• anion effect;
  • dipyridylamide frameworks;
  • macrocycles;
  • structural transformation;
  • X-ray diffraction


We have synthesized a series of 1 D double-zigzag ({[Zn(paps)2(H2O)2](PF6)2}n (1), {[Zn(papo)2(H2O)2](PF6)2}n (3), and {[Zn(papc)2(H2O)2](PF6)2}n (5)) and 2 D polyrotaxane ([Zn(papc)2(PF6)2]n (6)) frameworks through the reaction of Zn(PF6)2 with dipyridylamide ligands (N,N′-bis(pyridylcarbonyl)-4,4′-diaminodiphenyl thioether (paps), N,N′-bis(pyridylcarbonyl)-4,4′-diaminodiphenyl ether (papo), and N,N′-(methylenedi-p-phenylene)bispyridine-4-carboxamide (papc), respectively), and their molecular structures have been determined through X-ray diffraction studies.
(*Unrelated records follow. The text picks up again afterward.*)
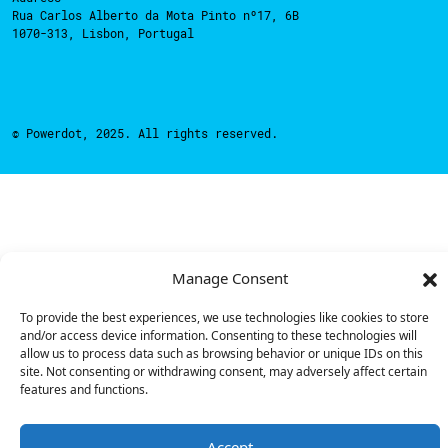
Rua Carlos Alberto da Mota Pinto nº17, 6B
1070-313, Lisbon, Portugal
© Powerdot, 2025. All rights reserved.
Manage Consent
To provide the best experiences, we use technologies like cookies to store
and/or access device information. Consenting to these technologies will
allow us to process data such as browsing behavior or unique IDs on this
site. Not consenting or withdrawing consent, may adversely affect certain
features and functions.
Accept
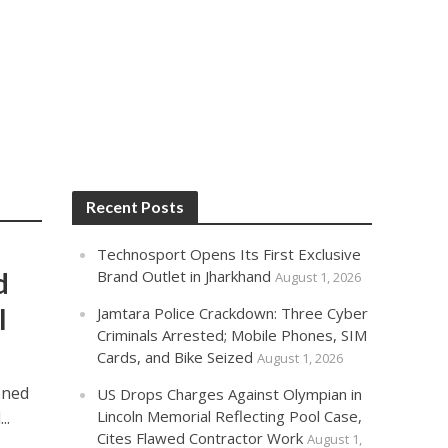
Recent Posts
Technosport Opens Its First Exclusive
d
Brand Outlet in Jharkhand
August 1, 2026
l
Jamtara Police Crackdown: Three Cyber
Criminals Arrested; Mobile Phones, SIM
Cards, and Bike Seized
August 1, 2026
oned
US Drops Charges Against Olympian in
Lincoln Memorial Reflecting Pool Case,
..
Cites Flawed Contractor Work
August 1,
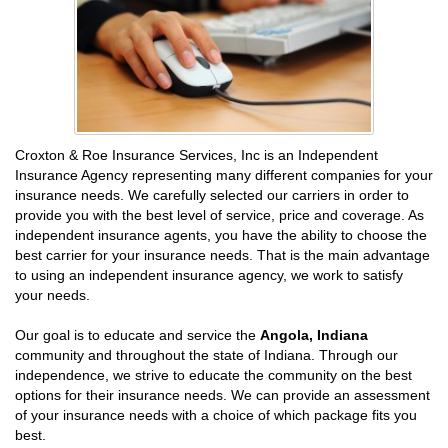
Croxton & Roe Insurance Services, Inc is an Independent
Insurance Agency representing many different companies for your
insurance needs. We carefully selected our carriers in order to
provide you with the best level of service, price and coverage. As
independent insurance agents, you have the ability to choose the
best carrier for your insurance needs. That is the main advantage
to using an independent insurance agency, we work to satisfy
your needs.
Our goal is to educate and service the
Angola, Indiana
community and throughout the state of Indiana. Through our
independence, we strive to educate the community on the best
options for their insurance needs. We can provide an assessment
of your insurance needs with a choice of which package fits you
best.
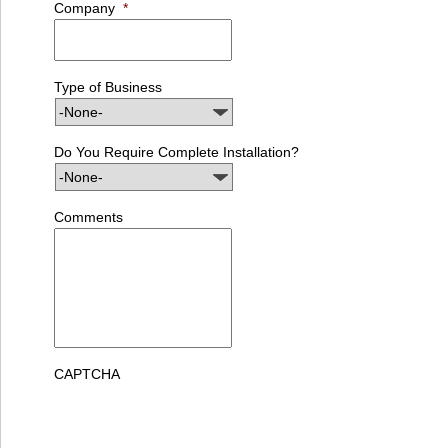
Company
*
Type of Business
Do You Require Complete Installation?
Comments
CAPTCHA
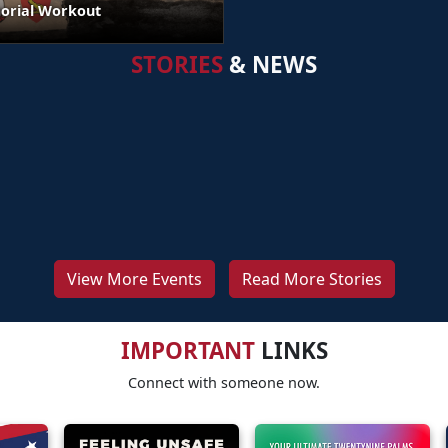
orial Workout
STORIES
& NEWS
View More Events
Read More Stories
IMPORTANT
LINKS
Connect with someone now.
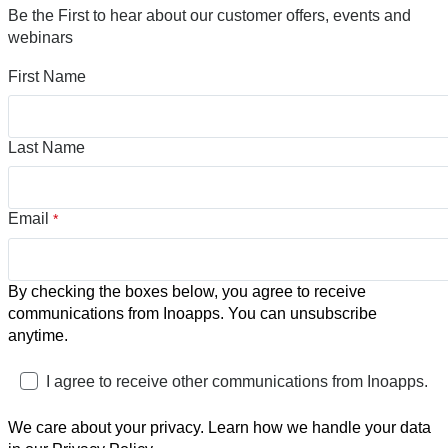
Be the First to hear about our customer offers, events and
webinars
First Name
Last Name
Email
*
By checking the boxes below, you agree to receive
communications from Inoapps. You can unsubscribe
anytime.
I agree to receive other communications from Inoapps.
We care about your privacy. Learn how we handle your data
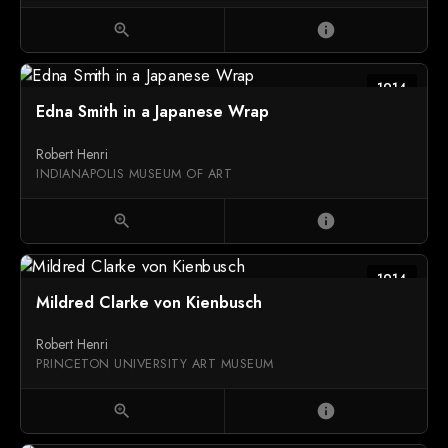
zoom_in
info
1914
Edna Smith in a Japanese Wrap
Robert Henri
INDIANAPOLIS MUSEUM OF ART
zoom_in
info
1914
Mildred Clarke von Kienbusch
Robert Henri
PRINCETON UNIVERSITY ART MUSEUM
zoom_in
info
From the powder X-ray diffraction (PXRD) experiments, it is found that on heating, the double-zigzag frameworks 1 and 3 undergo structural transformation to give the respective polyrotaxane frameworks 2 ([Zn(paps)2(PF6)2]n) and 4 ([Zn(papo)2(PF6)2]n), which matched well with those of their Zn(ClO4)2 analogues. Furthermore, grinding the solid samples of 2 and 4 in the presence of moisture resulted in total conversion back to the double-zigzag frameworks 1 and 3, respectively. Although the 1 D double-zigzag and 2 D polyrotaxane frameworks of ZnII-paps and -papo with ClO4 anions can be also interconverted through heating and grinding in the presence of moisture, the related ZnII-papc framework with ClO4 can only undergo a structural transformation process through heating. Surprisingly, reversible structural transformation between 5 and 6 has been proven successfully. In this work, we show that by replacing ClO4 with PF6, a series of ZnII-papx-based frameworks can be obtained. Significantly, this indicates that a remarkable anion effect on such a novel structural transformation process has been demonstrated.